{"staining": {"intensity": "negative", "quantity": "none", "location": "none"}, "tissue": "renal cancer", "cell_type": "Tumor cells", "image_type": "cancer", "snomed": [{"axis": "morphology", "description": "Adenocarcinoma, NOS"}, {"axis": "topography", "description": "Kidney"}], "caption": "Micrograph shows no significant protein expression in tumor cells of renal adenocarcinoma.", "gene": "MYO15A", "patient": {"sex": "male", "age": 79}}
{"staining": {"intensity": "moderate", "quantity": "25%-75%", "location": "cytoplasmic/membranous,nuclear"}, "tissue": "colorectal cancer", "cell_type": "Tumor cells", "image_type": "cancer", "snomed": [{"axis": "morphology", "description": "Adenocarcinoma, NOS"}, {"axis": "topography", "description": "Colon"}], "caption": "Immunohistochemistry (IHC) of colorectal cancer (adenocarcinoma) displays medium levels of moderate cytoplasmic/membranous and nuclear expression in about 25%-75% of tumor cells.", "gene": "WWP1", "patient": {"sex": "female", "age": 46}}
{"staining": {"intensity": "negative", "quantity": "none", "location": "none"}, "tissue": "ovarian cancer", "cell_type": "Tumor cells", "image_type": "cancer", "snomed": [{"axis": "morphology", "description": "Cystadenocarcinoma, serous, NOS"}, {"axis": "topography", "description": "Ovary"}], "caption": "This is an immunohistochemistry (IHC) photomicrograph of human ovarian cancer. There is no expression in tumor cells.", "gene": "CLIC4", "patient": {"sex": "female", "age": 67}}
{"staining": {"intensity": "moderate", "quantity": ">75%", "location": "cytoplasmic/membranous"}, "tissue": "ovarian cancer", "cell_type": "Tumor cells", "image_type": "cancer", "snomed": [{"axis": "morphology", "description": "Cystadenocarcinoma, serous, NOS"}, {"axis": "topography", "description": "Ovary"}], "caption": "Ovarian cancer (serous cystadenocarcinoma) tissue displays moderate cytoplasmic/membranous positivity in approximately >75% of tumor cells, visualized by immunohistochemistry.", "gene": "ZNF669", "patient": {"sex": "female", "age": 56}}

__Action item__
Please return all lines above in which the string "negative" is found.

__Solution to this problem__
{"staining": {"intensity": "negative", "quantity": "none", "location": "none"}, "tissue": "renal cancer", "cell_type": "Tumor cells", "image_type": "cancer", "snomed": [{"axis": "morphology", "description": "Adenocarcinoma, NOS"}, {"axis": "topography", "description": "Kidney"}], "caption": "Micrograph shows no significant protein expression in tumor cells of renal adenocarcinoma.", "gene": "MYO15A", "patient": {"sex": "male", "age": 79}}
{"staining": {"intensity": "negative", "quantity": "none", "location": "none"}, "tissue": "ovarian cancer", "cell_type": "Tumor cells", "image_type": "cancer", "snomed": [{"axis": "morphology", "description": "Cystadenocarcinoma, serous, NOS"}, {"axis": "topography", "description": "Ovary"}], "caption": "This is an immunohistochemistry (IHC) photomicrograph of human ovarian cancer. There is no expression in tumor cells.", "gene": "CLIC4", "patient": {"sex": "female", "age": 67}}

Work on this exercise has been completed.